Skills To Practice At Home: Kindergarten Edition

Skills To Practice At Home: Kindergarten Edition

Skills To Practice At Home: Kindergarten Edition

The kindergarten years set the stage for later learning. If a child develops a strong literacy foundation and a positive relationship with learning at this time, they will be set up for success as they continue on their educational journey. 

We have rounded up a series of 6 skills that you can work on at home with your kindergarten age child. These activities are based in structured literacy concepts and geared to help lay a foundation to allow your child to experience success as they begin to develop their reading and writing skills. 

The home is a powerful place, if we create a safe space where are children are inspired to practice their basic skills, imagine what they will bring to the classroom! 

Skills to Practice at Home: Kindergarten Edition

1. Alphabet letter and sequencing activities

 The alphabet is the first sequence of letters we learn. The ability to identify the order of the letters (as well as learn all of the letter names), allows a child to begin to understand the concept of a sequence which is a precursor to reading and writing. 

Alphabet work can include:

  • Letter tracing
  • Bingo dabber letters
  • Putting letter flash cards in order
  • Playing with letter magnets
  • Letter scavenger hunts 

alphabet and sequencing work

2. Name work

The most meaningful word a child knows is their name. Gaining the ability to recognize their name in their environment develops autonomy and independence.  

Name work can include:

  • Using flash cards to spell their name
  • Displaying their name around the house
  • Doing artwork using their name
  • Practice writing their name and signing artwork
  • Labelling their belongings

Helping a child learn their name

3. Working on basic lines strokes and shapes

Before we can expect a child to write letters, we need to strengthen their pre-writing skills. This includes the ability to hold a writing utensil and create basic lines and shapes.

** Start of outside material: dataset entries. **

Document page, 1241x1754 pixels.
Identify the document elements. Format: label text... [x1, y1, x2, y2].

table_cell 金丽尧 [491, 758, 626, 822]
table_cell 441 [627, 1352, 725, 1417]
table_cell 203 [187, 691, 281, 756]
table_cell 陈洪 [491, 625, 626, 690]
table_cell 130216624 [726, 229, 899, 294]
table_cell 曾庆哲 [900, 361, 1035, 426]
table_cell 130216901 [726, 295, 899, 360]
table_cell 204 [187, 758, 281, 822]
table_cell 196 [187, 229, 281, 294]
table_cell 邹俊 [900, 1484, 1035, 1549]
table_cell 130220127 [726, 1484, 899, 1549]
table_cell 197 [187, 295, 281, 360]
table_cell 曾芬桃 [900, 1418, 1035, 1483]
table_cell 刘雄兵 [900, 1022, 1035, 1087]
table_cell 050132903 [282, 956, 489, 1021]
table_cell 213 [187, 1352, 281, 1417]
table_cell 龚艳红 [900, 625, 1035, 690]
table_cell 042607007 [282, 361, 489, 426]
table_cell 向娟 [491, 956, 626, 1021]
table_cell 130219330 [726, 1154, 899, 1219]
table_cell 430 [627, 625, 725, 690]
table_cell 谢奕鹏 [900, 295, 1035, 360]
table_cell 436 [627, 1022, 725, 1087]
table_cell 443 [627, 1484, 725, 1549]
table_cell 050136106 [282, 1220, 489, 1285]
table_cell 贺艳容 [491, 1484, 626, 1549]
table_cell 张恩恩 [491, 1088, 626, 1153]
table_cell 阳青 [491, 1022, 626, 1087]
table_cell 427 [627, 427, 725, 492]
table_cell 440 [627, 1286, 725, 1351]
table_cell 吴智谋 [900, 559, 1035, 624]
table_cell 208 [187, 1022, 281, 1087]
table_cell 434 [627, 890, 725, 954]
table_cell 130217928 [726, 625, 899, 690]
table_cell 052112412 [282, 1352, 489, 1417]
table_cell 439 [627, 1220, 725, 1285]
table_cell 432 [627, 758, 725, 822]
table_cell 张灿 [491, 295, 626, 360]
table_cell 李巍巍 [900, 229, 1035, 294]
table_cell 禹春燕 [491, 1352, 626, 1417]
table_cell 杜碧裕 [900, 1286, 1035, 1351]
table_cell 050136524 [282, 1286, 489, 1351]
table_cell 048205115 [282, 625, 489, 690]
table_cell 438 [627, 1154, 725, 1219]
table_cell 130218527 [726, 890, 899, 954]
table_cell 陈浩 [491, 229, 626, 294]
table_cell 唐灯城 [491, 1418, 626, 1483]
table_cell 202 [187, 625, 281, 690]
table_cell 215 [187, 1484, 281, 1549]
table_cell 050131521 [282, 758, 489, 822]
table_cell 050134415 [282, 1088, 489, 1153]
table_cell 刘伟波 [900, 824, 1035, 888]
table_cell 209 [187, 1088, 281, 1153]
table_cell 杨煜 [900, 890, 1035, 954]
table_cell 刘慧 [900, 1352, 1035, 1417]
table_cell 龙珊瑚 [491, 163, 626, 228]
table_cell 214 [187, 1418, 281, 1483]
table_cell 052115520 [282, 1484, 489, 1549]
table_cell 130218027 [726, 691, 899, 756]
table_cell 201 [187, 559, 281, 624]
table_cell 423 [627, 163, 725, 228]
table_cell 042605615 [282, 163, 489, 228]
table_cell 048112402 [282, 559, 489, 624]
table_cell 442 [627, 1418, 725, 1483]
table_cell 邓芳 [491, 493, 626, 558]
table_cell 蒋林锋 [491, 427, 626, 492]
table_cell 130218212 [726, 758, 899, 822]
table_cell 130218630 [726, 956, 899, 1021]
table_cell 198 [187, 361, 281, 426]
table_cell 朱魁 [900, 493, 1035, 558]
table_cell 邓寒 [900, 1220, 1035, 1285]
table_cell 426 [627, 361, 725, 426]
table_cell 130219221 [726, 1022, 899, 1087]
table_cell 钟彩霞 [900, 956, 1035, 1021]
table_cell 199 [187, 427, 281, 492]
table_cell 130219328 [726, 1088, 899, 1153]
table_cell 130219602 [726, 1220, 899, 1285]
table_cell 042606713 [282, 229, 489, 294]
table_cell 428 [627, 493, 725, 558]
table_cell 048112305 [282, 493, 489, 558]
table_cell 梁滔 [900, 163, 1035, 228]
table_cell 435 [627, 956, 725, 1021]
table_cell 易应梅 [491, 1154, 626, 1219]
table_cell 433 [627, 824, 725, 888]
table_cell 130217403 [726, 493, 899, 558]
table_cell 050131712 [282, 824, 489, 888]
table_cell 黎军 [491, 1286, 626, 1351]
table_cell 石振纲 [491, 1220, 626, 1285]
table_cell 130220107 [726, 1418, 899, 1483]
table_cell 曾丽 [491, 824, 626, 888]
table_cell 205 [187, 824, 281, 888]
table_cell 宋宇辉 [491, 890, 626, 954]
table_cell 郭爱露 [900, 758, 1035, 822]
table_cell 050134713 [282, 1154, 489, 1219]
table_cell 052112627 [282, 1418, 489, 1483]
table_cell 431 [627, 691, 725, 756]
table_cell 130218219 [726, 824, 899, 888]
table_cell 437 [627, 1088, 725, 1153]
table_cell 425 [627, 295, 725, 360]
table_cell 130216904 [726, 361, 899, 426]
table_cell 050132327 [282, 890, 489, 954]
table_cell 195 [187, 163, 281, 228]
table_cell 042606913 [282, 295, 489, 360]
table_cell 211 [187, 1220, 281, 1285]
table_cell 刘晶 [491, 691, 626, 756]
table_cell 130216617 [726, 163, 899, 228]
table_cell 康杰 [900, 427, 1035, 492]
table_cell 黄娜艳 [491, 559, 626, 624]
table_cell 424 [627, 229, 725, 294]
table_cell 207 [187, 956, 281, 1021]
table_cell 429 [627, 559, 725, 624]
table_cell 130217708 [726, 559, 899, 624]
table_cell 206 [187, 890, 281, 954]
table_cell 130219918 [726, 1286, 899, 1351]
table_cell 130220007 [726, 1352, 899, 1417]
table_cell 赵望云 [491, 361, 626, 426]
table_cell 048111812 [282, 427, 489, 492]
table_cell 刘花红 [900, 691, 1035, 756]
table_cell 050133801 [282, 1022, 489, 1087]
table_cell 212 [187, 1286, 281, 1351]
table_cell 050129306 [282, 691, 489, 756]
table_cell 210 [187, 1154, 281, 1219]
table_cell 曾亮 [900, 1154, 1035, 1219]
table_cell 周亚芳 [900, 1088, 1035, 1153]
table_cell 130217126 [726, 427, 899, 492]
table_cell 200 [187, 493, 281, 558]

Pre-writing activities include:

  • Working on a joint picture together
  • Tracing shapes
  • Salt tray writing
  • Shaving cream writing
  • Play dough shapes
  • Tracing letter with loose parts

pre-writing skills for children

4. Letter sound games

Learning the sounds letters make is one of the most important skills a child can learn. A great way to teach this skill is by using fun games to practice letter sounds. Games can develop a wide range of skills; but importantly, they build curiosity around language and reading. Further, the sense of accomplishment a child will feel when they complete a games, motivates them to try further learning tasks.

Letter sound games can include:

  • Guess what letter a word begins with (e.g. cat)
  • Categorize toys according to their sounds using flash cards
  • Say a letter sound and ask them to come up with a keyword beginning with that sound
  • Group objects according to their beginning letter and have your child identify what letter sound they all have in common

how to learn letter sounds

5. Cutting skills

Cutting builds hand strength and develops a child's fine motor skills to help with pencil control. Learning this skill requires a lot of practice and perseverance and allows you to coach them through a challenge. Your child can then bring this skill into the classroom and feel confident and useful. 

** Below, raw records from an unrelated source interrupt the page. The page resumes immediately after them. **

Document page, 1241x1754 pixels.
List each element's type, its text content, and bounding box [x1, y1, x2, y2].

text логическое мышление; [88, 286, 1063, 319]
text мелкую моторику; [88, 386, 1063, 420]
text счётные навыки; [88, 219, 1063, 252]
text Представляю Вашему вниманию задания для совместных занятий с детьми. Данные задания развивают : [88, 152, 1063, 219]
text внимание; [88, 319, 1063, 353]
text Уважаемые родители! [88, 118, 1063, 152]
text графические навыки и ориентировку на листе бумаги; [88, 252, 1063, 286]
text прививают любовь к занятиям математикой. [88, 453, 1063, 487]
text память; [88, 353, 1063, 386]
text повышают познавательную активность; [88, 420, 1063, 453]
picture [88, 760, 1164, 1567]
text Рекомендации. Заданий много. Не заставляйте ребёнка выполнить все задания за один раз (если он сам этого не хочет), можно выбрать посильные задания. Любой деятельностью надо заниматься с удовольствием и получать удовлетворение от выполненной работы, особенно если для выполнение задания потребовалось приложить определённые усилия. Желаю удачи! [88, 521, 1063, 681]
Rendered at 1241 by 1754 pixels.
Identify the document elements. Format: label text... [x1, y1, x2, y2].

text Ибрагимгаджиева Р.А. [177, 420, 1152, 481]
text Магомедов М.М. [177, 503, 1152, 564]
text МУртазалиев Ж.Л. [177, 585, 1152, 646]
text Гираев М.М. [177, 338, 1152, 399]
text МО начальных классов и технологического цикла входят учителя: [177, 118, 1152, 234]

Cutting activities include: 

  • Cutting out basic shapes
  • Cutting strips of paper in half and creating a chain or bracelets 
  • Create a cutting tray by putting a variety of items on a tray and allowing your child to cut them all
  • Leaf or flower cutting
  • Wrap toys in string and ask your child to save them by cutting them free

cutting skills for kids

6. Rhyming 

Rhymes help children with phonemic awareness. They also teach them about the patters and structures of both spoken and written language. This awareness leads to reading and writing success and is an early indicator that there could be an issue with phonemic awareness and future success in reading. All of this can be worked on through practice!

Rhyming activities include:

  • Reading books that rhyme 
  • Singing rhyming songs
  • Choosing a word family ('at') and changing the first letter
  • Choosing a group of words that rhyme and matching their pictures
  • Grouping items that rhyme together
  • Verbally discussing rhyming words
  • Use flash cards to build rhyming words

rhyming activities for kids

We hope you enjoy these activities! Remember, the most important thing is to have fun with language and spark your child's curiosity.